We used extensive ecological and biogeochemical measurements obtained from quasi-Lagrangian experiments during two California Current Ecosystem Long-Term Ecosystem Research cruises to analyze carbon fluxes between the epipelagic and mesopelagic zones using a linear inverse ecosystem model (LIEM). Measurement constraints on the model include 14C primary productivity, dilution-based microzooplankton grazing rates, gut pigment-based mesozooplankton grazing rates (on multiple zooplankton size classes), 234Th:238U disequilibrium and sediment trap measured carbon export, and metabolic requirements of micronekton, zooplankton, and bacteria. A likelihood approach (Markov Chain Monte Carlo) was used to estimate the resulting flow uncertainties from a sample of potential flux networks. Results highlight the importance of mesozooplankton active transport (i.e., diel vertical migration) in supplying the carbon demand of mesopelagic organisms and sequestering carbon dioxide from the atmosphere.
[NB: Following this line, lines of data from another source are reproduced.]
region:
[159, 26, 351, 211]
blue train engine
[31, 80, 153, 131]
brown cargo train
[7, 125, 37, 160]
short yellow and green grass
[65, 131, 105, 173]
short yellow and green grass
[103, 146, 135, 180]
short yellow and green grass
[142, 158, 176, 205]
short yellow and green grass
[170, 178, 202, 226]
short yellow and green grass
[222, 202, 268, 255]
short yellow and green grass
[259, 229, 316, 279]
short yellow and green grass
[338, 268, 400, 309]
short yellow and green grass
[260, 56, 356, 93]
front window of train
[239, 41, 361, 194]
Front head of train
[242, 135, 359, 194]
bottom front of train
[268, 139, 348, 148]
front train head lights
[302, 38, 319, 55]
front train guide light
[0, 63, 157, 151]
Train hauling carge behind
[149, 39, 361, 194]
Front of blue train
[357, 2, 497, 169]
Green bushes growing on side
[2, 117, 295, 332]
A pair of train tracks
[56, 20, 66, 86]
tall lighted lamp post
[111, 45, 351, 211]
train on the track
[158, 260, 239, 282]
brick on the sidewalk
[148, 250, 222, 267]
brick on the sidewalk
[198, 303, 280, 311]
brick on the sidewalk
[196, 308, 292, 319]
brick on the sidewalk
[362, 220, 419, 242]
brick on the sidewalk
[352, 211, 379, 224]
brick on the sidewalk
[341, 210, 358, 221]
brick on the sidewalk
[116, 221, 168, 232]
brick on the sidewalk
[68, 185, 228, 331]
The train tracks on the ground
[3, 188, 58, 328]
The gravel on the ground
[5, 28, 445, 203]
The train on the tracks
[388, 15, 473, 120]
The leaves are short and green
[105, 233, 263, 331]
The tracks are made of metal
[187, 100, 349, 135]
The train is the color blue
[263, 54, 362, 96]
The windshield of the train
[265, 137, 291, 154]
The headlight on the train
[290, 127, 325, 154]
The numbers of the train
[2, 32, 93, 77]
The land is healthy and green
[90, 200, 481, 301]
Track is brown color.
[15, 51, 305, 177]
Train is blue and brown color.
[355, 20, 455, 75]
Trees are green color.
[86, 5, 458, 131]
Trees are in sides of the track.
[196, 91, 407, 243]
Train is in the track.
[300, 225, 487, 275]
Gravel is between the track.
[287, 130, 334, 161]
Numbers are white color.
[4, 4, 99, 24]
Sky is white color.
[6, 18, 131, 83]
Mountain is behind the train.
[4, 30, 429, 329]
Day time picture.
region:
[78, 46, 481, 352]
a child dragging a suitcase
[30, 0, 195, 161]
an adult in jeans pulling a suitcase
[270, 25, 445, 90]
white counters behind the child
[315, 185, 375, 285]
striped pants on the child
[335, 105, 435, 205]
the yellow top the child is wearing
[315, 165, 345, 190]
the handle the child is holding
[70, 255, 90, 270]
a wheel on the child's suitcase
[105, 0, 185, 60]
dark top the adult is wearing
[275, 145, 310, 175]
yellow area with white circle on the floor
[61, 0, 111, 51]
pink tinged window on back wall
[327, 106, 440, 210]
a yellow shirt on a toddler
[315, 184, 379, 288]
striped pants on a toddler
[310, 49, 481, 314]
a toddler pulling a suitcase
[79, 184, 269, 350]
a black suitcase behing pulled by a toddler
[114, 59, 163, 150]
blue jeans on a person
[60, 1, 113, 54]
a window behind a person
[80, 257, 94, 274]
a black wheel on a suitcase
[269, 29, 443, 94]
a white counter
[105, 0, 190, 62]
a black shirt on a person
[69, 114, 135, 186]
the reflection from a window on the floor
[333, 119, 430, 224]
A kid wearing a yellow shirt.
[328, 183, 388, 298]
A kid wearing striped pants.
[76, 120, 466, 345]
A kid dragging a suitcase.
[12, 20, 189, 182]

In nine water parcels ranging from a coastal bloom to offshore oligotrophic conditions, mesozooplankton active transport accounted for 18–84% (median: 42%) of the total carbon transfer to the mesopelagic, with gravitational settling of POC (12–55%; median: 37%), and subduction (2–32%; median: 14%) providing the majority of the remainder. Vertically migrating zooplankton contributed to downward carbon flux through respiration and excretion at depth and via mortality losses to predatory zooplankton and mesopelagic fish (e.g., myctophids and gonostomatids). Sensitivity analyses showed that the results of the LIEM were robust to changes in nekton metabolic demand, rates of bacterial production, and mesozooplankton gross growth efficiency. This analysis suggests that prior estimates of zooplankton active transport based on conservative estimates of standard (rather than active) metabolism are likely too low.

本研究利用在两次加州洋流生态系统长期生态系统研究巡航中从准拉格朗日实验获取的广泛生态和生物地球化学测量数据，采用线性逆生态系统模型（LIEM）分析了表流层与中层水层之间的碳通量。模型测量约束包括14C初级生产力、稀释法微浮游生物摄食率、基于肠道色素的中层浮游动物摄食率（涉及多个浮游动物体型类别）、234Th:238U不均衡和沉积陷阱测量的碳输出，以及微型浮游动物、浮游动物和细菌的代谢需求。通过似然方法（马尔可夫链蒙特卡洛）估计了从潜在的通量网络样本中产生的结果流量不确定性。研究结果突出了中层浮游动物主动运输（即昼夜垂直迁移）在满足中层水层生物碳需求以及从大气中固定二氧化碳方面的重要性。在从沿海浮游生物到近海寡营养条件的水样中，中层浮游动物主动运输占总体碳传输至中层水层的18-84%（中位数：42%），其中颗粒有机碳（POC）的沉降（12-55%；中位数：37%）和俯冲（2-32%；中位数：14%）提供了剩余部分的大部分。垂直迁移的浮游动物通过在深处的呼吸和排泄以及通过死亡损失给捕食性浮游动物和中层水层鱼类（例如鲱鱼和舌形鱼）贡献了向下碳通量。敏感性分析表明，LIEM的结果对浮游动物代谢需求、细菌生产速率和中层浮游动物总生长效率的变化具有鲁棒性。此分析表明，基于保守的（而非主动的）代谢估算的先前对浮游动物主动运输的估计可能过低。